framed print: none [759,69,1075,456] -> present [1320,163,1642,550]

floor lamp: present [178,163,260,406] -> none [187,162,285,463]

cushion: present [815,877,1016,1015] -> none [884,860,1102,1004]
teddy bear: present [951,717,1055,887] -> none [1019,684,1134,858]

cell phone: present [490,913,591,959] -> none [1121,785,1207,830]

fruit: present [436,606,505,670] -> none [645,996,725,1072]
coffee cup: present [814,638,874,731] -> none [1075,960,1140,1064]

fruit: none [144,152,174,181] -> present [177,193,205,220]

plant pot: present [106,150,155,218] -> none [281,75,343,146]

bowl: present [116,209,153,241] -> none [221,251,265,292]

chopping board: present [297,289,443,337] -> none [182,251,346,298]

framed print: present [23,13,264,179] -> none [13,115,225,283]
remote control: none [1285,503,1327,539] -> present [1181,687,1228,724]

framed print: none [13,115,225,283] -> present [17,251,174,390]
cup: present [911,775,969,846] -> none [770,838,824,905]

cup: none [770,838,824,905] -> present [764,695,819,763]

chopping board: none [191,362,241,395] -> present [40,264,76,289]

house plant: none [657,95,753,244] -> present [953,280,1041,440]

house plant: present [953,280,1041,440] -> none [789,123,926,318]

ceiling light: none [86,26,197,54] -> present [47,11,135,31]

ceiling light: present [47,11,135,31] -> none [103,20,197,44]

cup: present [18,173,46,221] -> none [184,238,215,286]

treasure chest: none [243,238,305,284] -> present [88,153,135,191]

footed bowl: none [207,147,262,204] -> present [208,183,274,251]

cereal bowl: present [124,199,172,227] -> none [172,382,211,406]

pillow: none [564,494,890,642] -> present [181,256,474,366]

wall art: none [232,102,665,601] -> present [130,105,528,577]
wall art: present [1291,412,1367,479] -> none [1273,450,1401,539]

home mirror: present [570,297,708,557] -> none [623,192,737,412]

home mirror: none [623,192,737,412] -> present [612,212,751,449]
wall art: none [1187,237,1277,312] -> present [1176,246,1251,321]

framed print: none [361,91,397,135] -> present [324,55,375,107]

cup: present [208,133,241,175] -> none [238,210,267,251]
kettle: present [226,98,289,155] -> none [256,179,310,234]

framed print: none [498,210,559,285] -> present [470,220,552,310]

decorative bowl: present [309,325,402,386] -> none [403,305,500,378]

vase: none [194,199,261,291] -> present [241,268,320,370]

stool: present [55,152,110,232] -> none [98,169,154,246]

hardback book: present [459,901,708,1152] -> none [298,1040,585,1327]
====
In the listing above, the line containing "treasure chest: none" and all lines after it are to be restated word for word.

treasure chest: none [243,238,305,284] -> present [88,153,135,191]

footed bowl: none [207,147,262,204] -> present [208,183,274,251]

cereal bowl: present [124,199,172,227] -> none [172,382,211,406]

pillow: none [564,494,890,642] -> present [181,256,474,366]

wall art: none [232,102,665,601] -> present [130,105,528,577]
wall art: present [1291,412,1367,479] -> none [1273,450,1401,539]

home mirror: present [570,297,708,557] -> none [623,192,737,412]

home mirror: none [623,192,737,412] -> present [612,212,751,449]
wall art: none [1187,237,1277,312] -> present [1176,246,1251,321]

framed print: none [361,91,397,135] -> present [324,55,375,107]

cup: present [208,133,241,175] -> none [238,210,267,251]
kettle: present [226,98,289,155] -> none [256,179,310,234]

framed print: none [498,210,559,285] -> present [470,220,552,310]

decorative bowl: present [309,325,402,386] -> none [403,305,500,378]

vase: none [194,199,261,291] -> present [241,268,320,370]

stool: present [55,152,110,232] -> none [98,169,154,246]

hardback book: present [459,901,708,1152] -> none [298,1040,585,1327]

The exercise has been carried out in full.